== Segment start ==
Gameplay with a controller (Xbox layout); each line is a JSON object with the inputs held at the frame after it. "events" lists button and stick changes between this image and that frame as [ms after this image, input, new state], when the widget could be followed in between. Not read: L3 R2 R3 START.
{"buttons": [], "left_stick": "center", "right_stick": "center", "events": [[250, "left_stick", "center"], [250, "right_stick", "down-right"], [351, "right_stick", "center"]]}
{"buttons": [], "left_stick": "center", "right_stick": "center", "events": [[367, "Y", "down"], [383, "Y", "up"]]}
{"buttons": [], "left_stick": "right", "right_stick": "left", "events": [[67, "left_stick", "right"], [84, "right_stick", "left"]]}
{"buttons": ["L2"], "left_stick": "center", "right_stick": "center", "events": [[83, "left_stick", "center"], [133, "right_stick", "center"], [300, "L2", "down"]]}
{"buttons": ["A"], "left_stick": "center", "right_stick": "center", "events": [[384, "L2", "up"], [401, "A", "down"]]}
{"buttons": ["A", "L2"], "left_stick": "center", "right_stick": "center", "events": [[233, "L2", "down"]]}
== Segment end ==
• [WORK ORDER] A verbatim copy of the listing is to be returned in full.

• [ANSWER TO THE EXERCISE]
Gameplay with a controller (Xbox layout); each line is a JSON object with the inputs held at the frame after it. "events" lists button and stick changes between this image and that frame as [ms after this image, input, new state], when the widget could be followed in between. Not read: L3 R2 R3 START.
{"buttons": [], "left_stick": "center", "right_stick": "center", "events": [[250, "left_stick", "center"], [250, "right_stick", "down-right"], [351, "right_stick", "center"]]}
{"buttons": [], "left_stick": "center", "right_stick": "center", "events": [[367, "Y", "down"], [383, "Y", "up"]]}
{"buttons": [], "left_stick": "right", "right_stick": "left", "events": [[67, "left_stick", "right"], [84, "right_stick", "left"]]}
{"buttons": ["L2"], "left_stick": "center", "right_stick": "center", "events": [[83, "left_stick", "center"], [133, "right_stick", "center"], [300, "L2", "down"]]}
{"buttons": ["A"], "left_stick": "center", "right_stick": "center", "events": [[384, "L2", "up"], [401, "A", "down"]]}
{"buttons": ["A", "L2"], "left_stick": "center", "right_stick": "center", "events": [[233, "L2", "down"]]}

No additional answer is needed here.